Exercise passage:
^^^^^^^^
Saturday, August 27, 2005

The Edges of the Lord

I've never really been able to write one of those clever don't-give-anything-away-but-make-you-want-to-watch-it movie reviews, so I won't pretend to try. So, I'll call this a movie analysis: if you want to watch the flick for the suspense of the drama, stop now.

The Edges of the Lord is written and directed by Yurek Bogayevicz, who does indie stuff. The DVD box says "In the tradition of Life is Beautiful" which I think means its about Jewish redemption/survival in the midst of WWII. It was released in Europe in 2001, but in the US went straight to DVD and only recently came out (in my Blockbuster it was in the new releases section!). It is set in WWII rural Poland, post Blitzkrieg.

A Jew struggles to retain his identity (which literally means to not lose his life). Romic (Haley Joe Osment)'s Jewish parents find a polish farmer who is willing to take him as a cousin "from the city" and hide him by integrating him with his family. The story centers around the ongoing dramatic tension of avoiding discovery by the Nazi's and the struggles of Romic to be accepted by the other children of the village.
^^^^^^^^
Given records:

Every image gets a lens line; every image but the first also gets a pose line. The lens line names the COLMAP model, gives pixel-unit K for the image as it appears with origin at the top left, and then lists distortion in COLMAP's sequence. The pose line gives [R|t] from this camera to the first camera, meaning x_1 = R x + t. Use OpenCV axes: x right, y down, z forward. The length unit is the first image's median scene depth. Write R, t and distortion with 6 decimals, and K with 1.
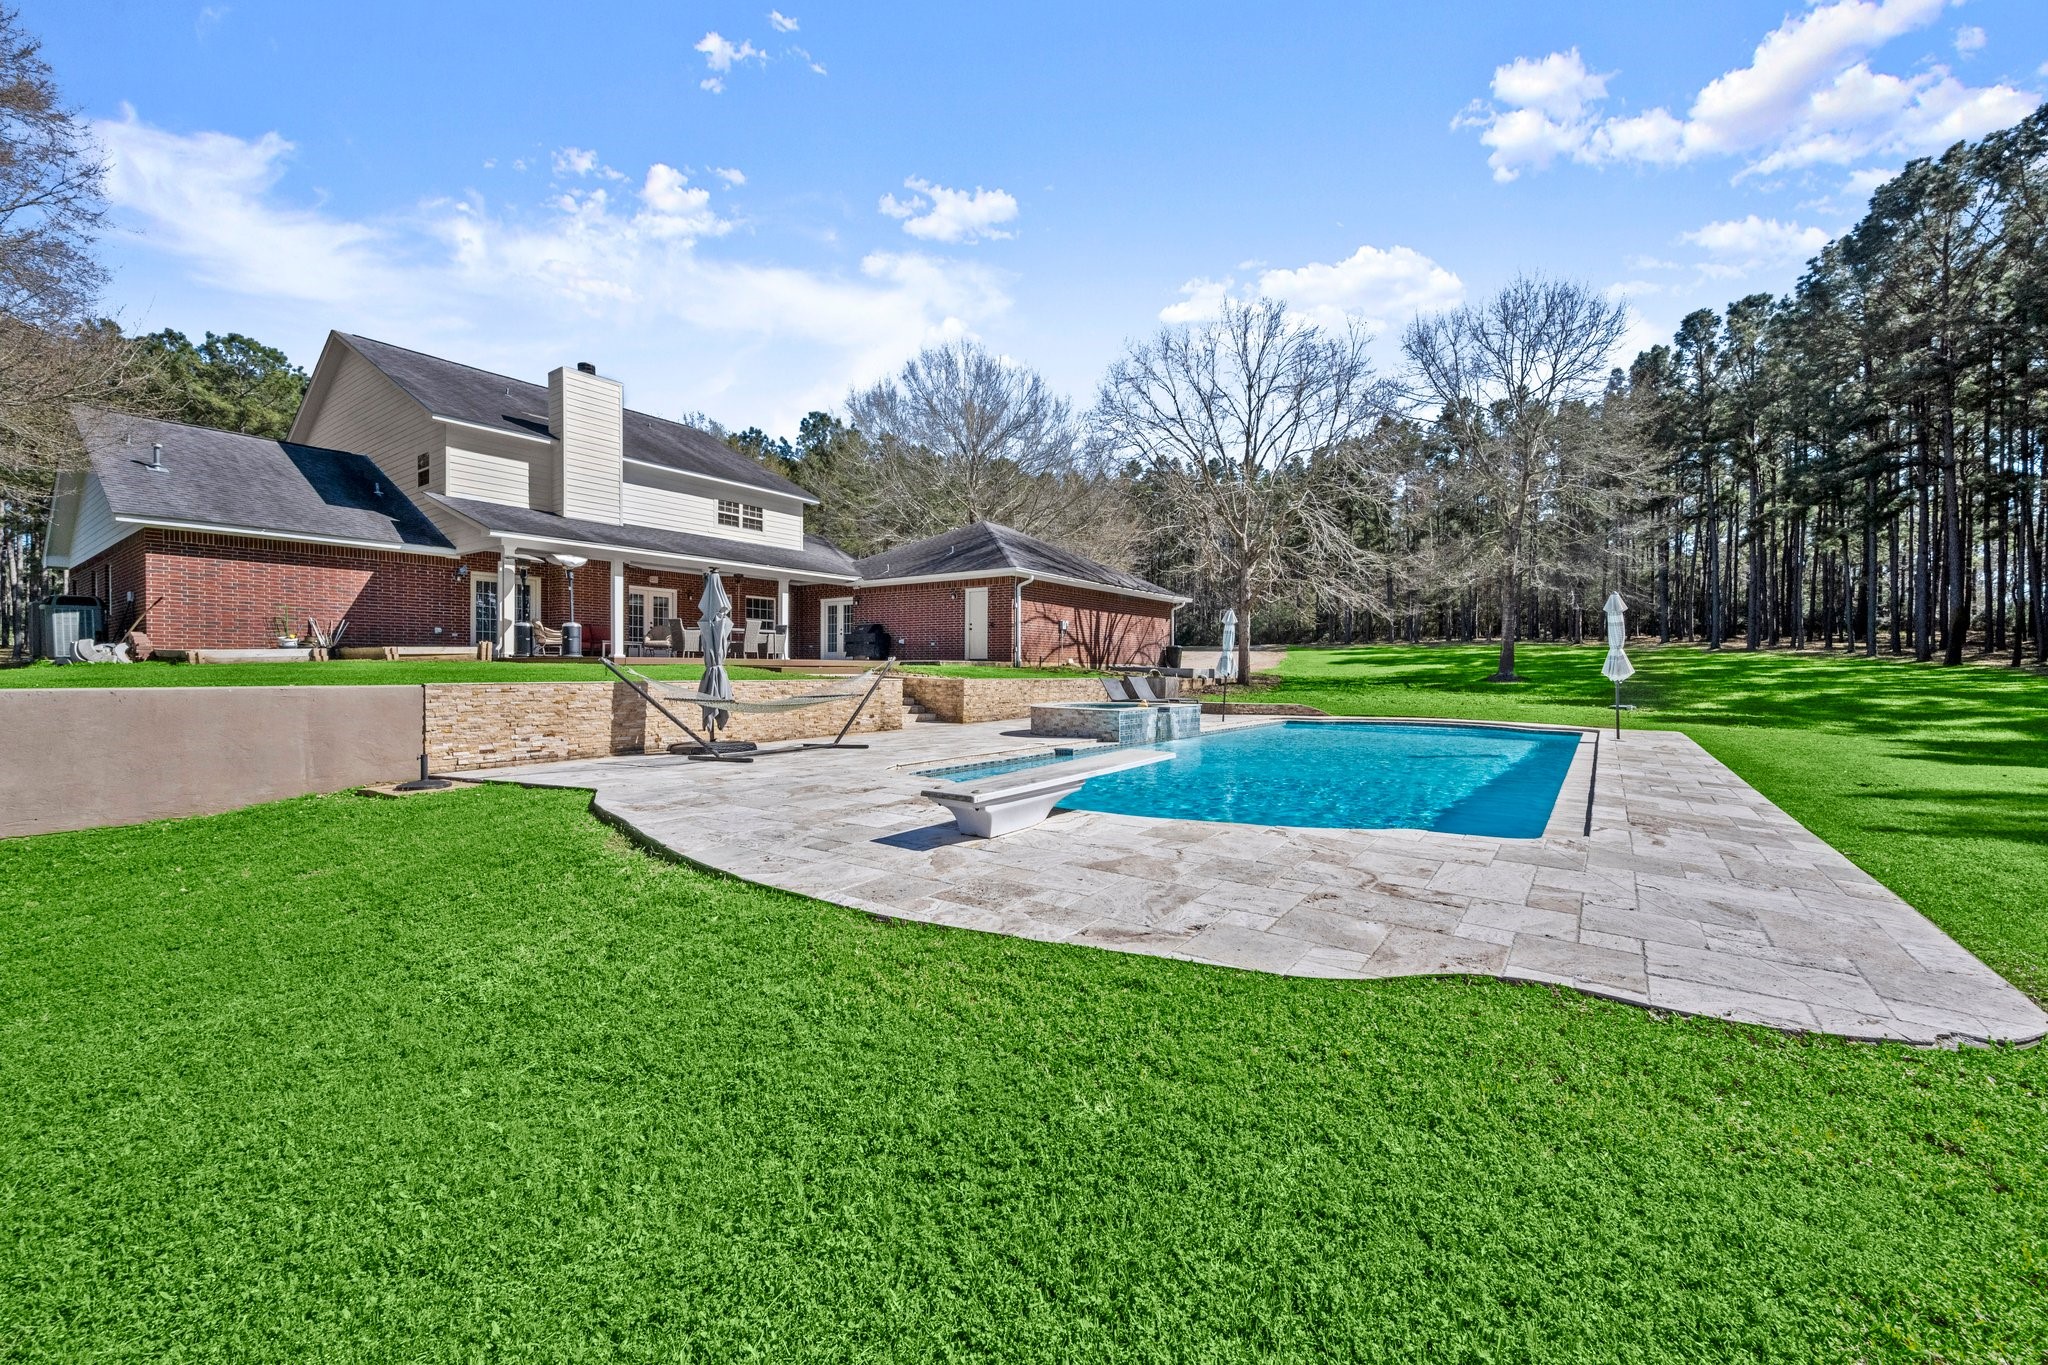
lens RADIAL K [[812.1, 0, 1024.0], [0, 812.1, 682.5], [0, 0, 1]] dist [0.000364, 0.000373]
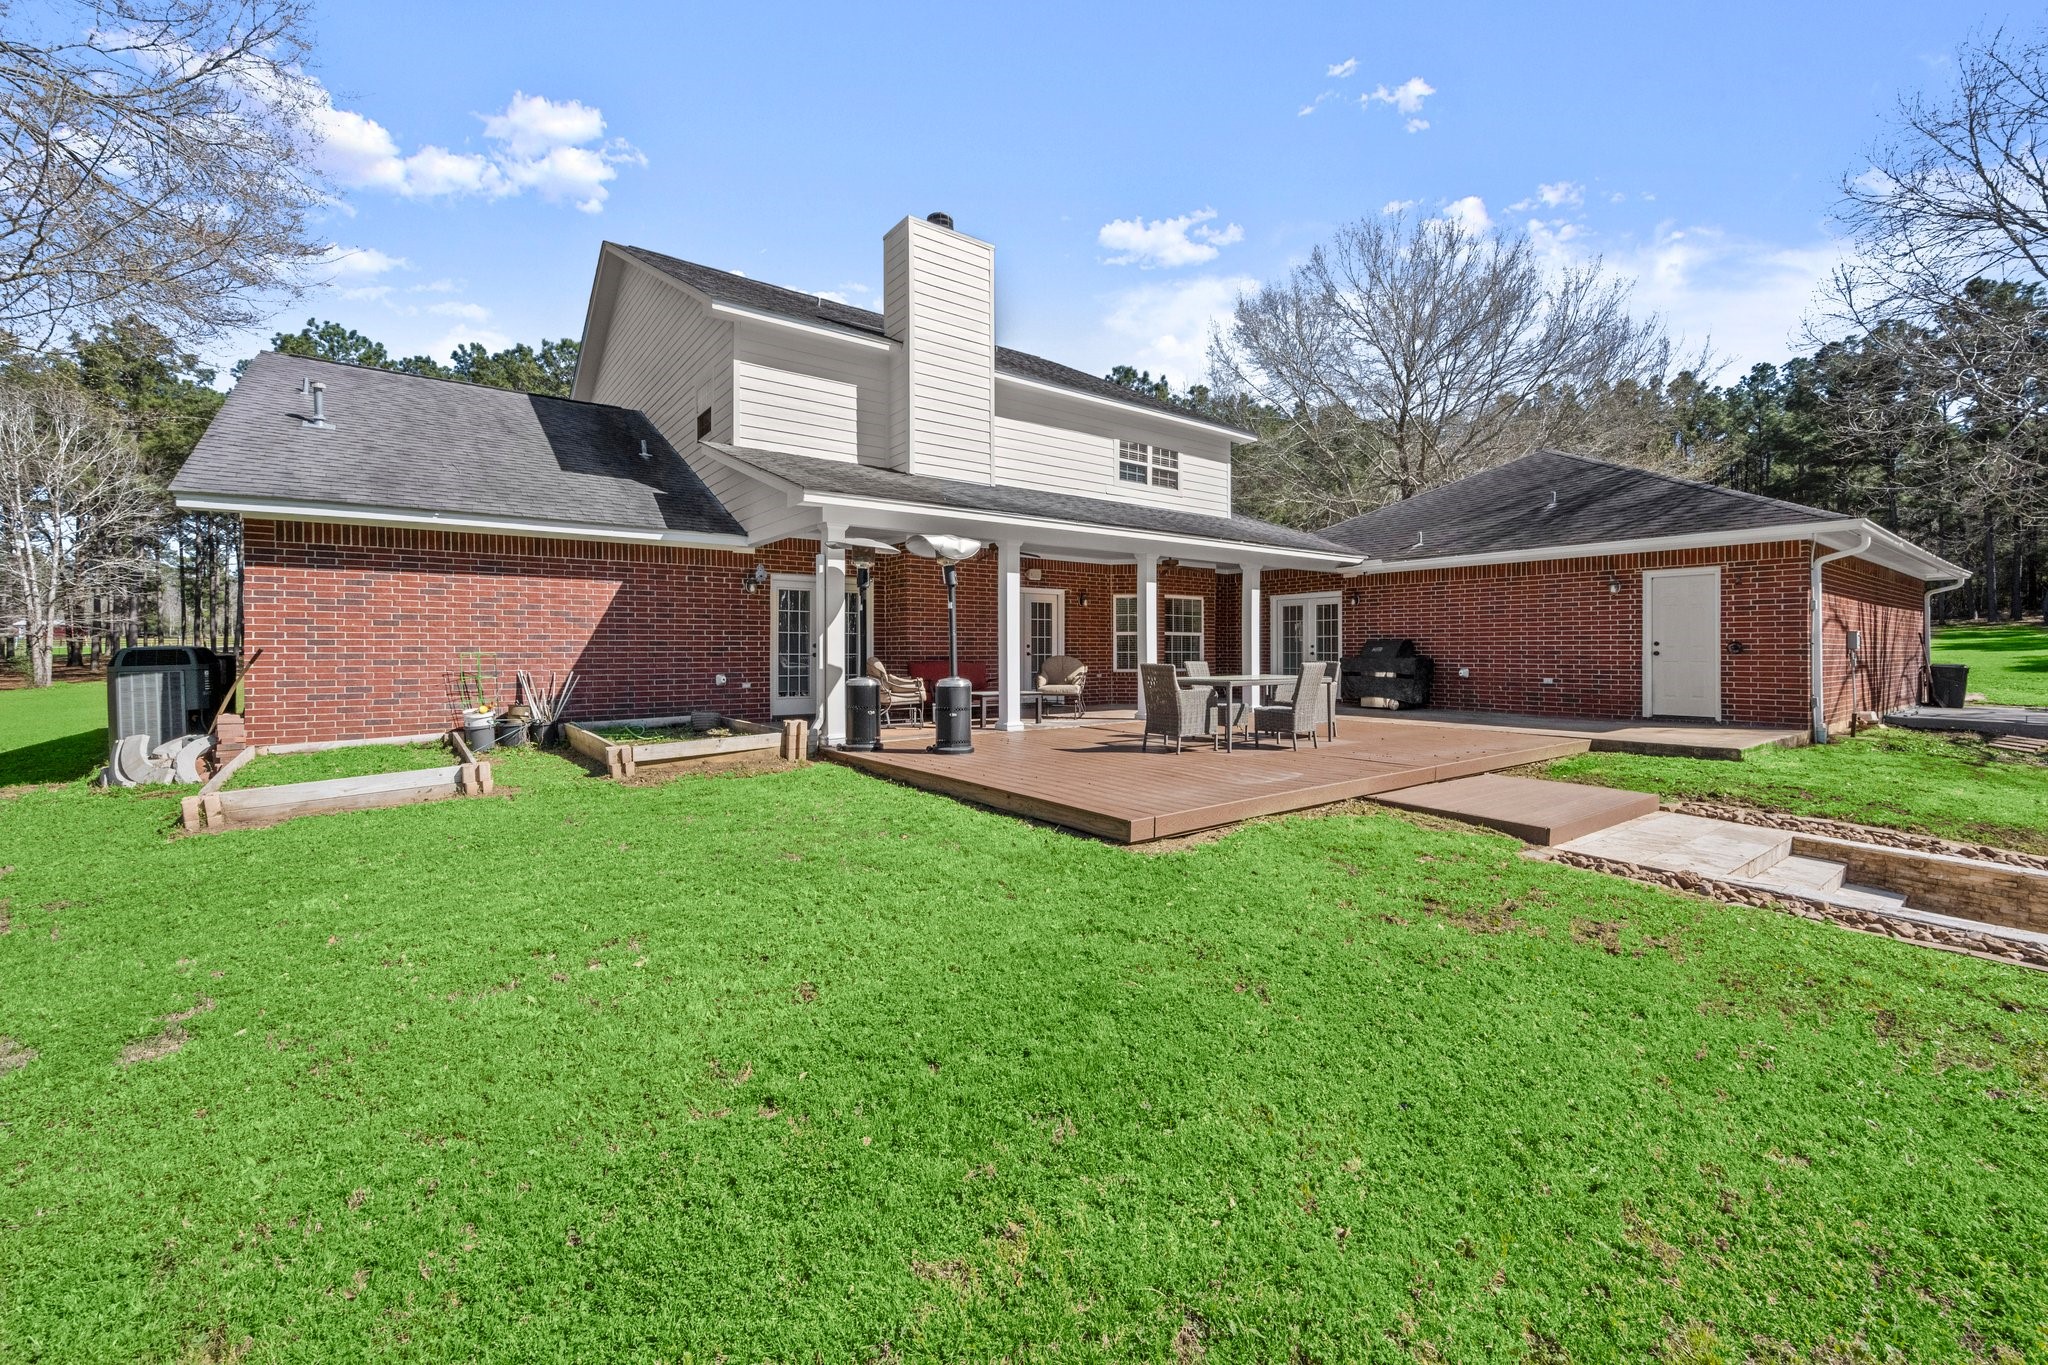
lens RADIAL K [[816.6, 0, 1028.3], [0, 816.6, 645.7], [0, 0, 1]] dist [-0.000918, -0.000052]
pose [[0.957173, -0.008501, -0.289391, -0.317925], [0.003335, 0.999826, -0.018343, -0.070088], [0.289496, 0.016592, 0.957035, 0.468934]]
^^^^^^^^
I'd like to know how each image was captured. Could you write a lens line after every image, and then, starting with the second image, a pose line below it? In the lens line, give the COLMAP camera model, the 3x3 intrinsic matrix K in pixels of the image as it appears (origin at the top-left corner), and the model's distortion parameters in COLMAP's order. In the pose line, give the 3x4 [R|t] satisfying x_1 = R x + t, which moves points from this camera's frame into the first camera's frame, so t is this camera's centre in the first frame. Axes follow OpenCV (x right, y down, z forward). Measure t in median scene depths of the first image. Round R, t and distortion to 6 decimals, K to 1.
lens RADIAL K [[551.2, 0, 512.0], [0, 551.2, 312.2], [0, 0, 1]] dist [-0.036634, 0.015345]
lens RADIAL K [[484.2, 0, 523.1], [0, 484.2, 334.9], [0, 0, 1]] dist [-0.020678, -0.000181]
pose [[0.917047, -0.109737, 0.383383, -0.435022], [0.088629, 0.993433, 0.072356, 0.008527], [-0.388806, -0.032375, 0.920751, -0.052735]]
^^^^^^^^
To do:
Please print the stretch of the post about The Edges of the Lord from "I've never really" through "Poland, post Blitzkrieg.", word for word.

Solution for this task:
I've never really been able to write one of those clever don't-give-anything-away-but-make-you-want-to-watch-it movie reviews, so I won't pretend to try. So, I'll call this a movie analysis: if you want to watch the flick for the suspense of the drama, stop now.

The Edges of the Lord is written and directed by Yurek Bogayevicz, who does indie stuff. The DVD box says "In the tradition of Life is Beautiful" which I think means its about Jewish redemption/survival in the midst of WWII. It was released in Europe in 2001, but in the US went straight to DVD and only recently came out (in my Blockbuster it was in the new releases section!). It is set in WWII rural Poland, post Blitzkrieg.